▶ [REQUIREMENT 1]
What is the core innovation named in the summary of the monocular 3D plane reconstruction paper?
▶ [REQUIREMENT 2]
Extend the summary of the monocular 3D plane reconstruction paper past its last sentence.

▶ [EXCERPTED PASSAGE]
************
🤖 AI Summary
Existing monocular multi-view 3D plane reconstruction methods adopt a fragmented, multi-module paradigm, leading to poor inter-task coordination and suboptimal performance. This paper proposes the first end-to-end, single-stage unified framework that jointly optimizes plane detection, segmentation, parameter regression, inter-frame association, and 6-DoF camera pose estimation. Our core innovation is a learnable plane-query-based Transformer architecture that eliminates reliance on initial pose priors or manually annotated plane correspondences. We further introduce a multi-task joint loss and self-supervised cross-view consistency modeling to enforce geometric coherence across views. Extensive experiments on ScanNetv1/v2, NYUv2-Plane, and Matterport3D demonstrate consistent and significant improvements over state-of-the-art methods across all sub-tasks, with strong positive synergistic effects observed between modules.
************
▶ [DATA EXTRACT]
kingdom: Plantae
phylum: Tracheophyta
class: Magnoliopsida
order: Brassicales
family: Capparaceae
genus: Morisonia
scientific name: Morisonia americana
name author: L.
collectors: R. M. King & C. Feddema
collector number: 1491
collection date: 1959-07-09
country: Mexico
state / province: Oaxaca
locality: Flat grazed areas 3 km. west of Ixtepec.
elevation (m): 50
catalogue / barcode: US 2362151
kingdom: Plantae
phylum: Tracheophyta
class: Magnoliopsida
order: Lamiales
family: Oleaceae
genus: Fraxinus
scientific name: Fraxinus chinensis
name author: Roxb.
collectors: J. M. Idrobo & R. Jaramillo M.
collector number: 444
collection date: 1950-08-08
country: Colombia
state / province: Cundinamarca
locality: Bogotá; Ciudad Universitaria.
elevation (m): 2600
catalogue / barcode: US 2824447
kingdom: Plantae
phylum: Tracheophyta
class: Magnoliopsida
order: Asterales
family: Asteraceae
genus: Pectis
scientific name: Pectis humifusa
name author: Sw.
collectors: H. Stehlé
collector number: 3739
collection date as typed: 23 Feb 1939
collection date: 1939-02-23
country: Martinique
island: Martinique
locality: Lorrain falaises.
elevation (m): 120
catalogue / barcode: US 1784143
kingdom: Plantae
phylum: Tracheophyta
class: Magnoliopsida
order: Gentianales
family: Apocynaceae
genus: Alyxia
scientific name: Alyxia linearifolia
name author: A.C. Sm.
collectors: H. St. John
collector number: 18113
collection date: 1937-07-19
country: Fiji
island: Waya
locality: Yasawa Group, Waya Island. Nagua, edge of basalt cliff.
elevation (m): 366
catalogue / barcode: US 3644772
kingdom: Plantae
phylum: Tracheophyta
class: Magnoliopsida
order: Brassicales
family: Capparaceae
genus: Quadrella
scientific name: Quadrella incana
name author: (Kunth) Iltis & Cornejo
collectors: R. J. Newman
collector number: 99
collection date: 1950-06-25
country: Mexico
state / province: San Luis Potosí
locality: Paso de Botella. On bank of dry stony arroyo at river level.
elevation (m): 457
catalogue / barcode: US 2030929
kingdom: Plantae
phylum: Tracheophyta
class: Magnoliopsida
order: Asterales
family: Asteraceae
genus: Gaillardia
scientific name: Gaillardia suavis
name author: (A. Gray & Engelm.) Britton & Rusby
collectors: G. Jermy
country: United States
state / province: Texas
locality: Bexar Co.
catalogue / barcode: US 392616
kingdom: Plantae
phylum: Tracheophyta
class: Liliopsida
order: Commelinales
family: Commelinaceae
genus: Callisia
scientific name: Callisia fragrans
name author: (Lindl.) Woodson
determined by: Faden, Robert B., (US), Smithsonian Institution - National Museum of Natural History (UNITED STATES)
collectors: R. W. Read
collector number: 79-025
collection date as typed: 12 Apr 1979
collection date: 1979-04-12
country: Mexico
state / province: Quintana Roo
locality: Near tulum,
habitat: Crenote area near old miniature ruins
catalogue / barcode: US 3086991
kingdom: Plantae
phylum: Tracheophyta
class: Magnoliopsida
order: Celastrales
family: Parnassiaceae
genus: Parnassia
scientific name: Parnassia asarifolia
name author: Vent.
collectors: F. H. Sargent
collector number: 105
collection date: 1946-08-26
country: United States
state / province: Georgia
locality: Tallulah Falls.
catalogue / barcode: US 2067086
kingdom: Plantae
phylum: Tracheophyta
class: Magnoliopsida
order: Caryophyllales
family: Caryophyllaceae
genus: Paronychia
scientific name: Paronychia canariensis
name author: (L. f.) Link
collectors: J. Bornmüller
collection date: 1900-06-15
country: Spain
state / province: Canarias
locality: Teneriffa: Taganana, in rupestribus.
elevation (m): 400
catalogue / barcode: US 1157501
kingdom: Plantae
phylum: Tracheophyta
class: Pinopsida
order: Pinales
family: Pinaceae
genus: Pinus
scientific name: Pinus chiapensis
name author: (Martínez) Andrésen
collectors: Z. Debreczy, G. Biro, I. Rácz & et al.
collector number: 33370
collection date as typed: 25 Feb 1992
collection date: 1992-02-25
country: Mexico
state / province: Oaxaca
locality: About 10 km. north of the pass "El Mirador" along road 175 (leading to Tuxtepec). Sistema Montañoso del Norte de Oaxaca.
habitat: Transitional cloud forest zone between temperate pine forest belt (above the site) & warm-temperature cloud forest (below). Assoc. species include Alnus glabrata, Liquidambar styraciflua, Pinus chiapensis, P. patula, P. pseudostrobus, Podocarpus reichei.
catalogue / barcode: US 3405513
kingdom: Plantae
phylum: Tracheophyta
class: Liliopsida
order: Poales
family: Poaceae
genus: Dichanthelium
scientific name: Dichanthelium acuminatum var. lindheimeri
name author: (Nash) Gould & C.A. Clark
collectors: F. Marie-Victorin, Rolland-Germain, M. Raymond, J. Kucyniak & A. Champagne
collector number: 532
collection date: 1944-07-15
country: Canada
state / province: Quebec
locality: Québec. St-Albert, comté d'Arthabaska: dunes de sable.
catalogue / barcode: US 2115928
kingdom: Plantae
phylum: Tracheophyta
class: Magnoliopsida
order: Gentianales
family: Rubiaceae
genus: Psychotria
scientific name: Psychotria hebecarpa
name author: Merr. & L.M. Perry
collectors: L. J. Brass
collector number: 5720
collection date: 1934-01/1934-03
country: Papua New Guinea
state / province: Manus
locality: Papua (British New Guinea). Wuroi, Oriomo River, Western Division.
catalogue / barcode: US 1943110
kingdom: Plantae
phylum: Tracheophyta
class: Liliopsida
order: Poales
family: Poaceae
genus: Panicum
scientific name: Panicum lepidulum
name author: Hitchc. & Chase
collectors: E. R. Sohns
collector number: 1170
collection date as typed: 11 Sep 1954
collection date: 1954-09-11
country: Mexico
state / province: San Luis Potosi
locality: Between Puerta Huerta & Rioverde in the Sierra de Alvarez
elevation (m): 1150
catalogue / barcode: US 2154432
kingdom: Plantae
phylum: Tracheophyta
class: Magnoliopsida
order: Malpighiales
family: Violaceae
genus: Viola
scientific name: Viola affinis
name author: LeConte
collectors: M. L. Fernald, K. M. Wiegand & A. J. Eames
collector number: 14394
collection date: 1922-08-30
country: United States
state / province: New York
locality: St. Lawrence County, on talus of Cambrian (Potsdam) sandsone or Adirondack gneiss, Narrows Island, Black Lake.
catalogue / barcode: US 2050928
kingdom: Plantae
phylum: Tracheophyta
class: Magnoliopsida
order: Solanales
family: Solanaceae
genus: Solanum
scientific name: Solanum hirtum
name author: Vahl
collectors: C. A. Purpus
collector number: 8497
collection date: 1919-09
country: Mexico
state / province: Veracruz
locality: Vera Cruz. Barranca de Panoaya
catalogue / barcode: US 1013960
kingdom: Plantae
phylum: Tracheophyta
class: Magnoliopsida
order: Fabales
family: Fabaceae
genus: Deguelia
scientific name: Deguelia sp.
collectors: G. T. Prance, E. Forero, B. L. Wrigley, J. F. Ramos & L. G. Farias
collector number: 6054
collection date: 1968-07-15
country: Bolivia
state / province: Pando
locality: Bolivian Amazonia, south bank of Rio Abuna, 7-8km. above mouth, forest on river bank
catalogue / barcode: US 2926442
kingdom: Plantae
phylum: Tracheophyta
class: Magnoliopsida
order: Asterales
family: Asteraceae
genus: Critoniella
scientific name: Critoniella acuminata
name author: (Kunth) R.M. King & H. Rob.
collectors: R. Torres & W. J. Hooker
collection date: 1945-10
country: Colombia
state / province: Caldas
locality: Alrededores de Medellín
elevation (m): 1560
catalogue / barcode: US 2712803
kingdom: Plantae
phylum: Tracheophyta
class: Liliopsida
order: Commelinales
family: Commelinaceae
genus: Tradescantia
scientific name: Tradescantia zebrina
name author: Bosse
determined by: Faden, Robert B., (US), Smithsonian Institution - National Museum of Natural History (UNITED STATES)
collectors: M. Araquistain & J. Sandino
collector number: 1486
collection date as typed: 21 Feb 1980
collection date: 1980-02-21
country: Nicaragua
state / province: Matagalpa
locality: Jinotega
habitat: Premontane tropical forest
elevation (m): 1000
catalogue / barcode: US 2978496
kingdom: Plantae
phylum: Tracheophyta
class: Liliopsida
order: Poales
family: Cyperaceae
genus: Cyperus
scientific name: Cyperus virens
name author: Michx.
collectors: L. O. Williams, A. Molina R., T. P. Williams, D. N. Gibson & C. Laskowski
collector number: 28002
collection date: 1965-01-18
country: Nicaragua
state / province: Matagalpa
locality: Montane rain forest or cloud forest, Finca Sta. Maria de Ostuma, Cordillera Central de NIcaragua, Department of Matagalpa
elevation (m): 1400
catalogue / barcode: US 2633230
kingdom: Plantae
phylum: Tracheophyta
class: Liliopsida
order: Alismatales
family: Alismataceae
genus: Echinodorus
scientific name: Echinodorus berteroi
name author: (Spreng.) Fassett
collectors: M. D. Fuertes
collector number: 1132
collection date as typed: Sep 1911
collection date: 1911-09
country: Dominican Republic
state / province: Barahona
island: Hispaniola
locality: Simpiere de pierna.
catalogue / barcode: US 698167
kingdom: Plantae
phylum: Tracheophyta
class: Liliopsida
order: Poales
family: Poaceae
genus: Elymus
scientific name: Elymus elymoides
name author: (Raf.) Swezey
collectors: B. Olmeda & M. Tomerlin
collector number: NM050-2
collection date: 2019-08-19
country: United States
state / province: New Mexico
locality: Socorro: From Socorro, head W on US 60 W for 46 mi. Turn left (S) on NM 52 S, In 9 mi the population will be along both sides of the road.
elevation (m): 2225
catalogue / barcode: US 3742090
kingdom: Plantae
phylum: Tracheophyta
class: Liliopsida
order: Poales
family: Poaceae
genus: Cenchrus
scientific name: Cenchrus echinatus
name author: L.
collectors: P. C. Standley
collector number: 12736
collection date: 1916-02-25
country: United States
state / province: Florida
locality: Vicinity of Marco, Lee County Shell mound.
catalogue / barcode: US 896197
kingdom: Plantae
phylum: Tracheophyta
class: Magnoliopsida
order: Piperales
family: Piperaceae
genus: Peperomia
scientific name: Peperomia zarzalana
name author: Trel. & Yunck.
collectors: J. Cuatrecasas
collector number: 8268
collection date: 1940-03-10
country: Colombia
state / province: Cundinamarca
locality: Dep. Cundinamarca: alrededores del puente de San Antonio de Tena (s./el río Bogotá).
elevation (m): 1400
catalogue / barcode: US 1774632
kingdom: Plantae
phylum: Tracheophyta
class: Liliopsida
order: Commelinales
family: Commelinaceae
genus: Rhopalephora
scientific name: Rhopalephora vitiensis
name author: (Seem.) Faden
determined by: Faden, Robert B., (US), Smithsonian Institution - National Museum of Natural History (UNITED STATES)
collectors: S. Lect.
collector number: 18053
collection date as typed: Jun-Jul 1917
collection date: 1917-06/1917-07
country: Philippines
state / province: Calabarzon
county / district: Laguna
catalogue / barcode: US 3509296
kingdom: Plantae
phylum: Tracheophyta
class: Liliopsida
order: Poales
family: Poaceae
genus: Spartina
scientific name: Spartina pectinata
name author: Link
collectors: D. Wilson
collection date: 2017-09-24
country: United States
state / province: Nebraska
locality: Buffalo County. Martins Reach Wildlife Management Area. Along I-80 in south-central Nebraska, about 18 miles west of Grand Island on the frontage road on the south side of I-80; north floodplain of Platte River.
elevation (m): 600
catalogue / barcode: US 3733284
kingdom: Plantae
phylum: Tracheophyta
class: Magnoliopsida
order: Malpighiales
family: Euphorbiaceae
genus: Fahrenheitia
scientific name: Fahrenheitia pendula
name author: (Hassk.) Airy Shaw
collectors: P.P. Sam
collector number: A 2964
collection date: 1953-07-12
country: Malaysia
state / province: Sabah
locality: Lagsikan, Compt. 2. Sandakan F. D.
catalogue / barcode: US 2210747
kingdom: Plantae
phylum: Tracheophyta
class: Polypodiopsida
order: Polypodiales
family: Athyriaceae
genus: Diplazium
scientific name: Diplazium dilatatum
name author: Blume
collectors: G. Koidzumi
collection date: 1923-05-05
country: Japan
************
▶ [WRITTEN ANSWER 1]
A learnable plane-query-based Transformer architecture that needs no initial pose priors or manually annotated plane correspondences.

▶ [WRITTEN ANSWER 2]
📝 Abstract
3D plane reconstruction from images can usually be divided into several sub-tasks of plane detection, segmentation, parameters regression and possibly depth prediction for per-frame, along with plane correspondence and relative camera pose estimation between frames. Previous works tend to divide and conquer these sub-tasks with distinct network modules, overall formulated by a two-stage paradigm. With an initial camera pose and per-frame plane predictions provided from the first stage, exclusively designed modules, potentially relying on extra plane correspondence labelling, are applied to merge multi-view plane entities and produce 6DoF camera pose. As none of existing works manage to integrate above closely related sub-tasks into a unified framework but treat them separately and sequentially, we suspect it potentially as a main source of performance limitation for existing approaches. Motivated by this finding and the success of query-based learning in enriching reasoning among semantic entities, in this paper, we propose PlaneRecTR++, a Transformer-based architecture, which for the first time unifies all sub-tasks related to multi-view reconstruction and pose estimation with a compact single-stage model, refraining from initial pose estimation and plane correspondence supervision. Extensive quantitative and qualitative experiments demonstrate that our proposed unified learning achieves mutual benefits across sub-tasks, obtaining a new state-of-the-art performance on public ScanNetv1, ScanNetv2, NYUv2-Plane, and MatterPort3D datasets.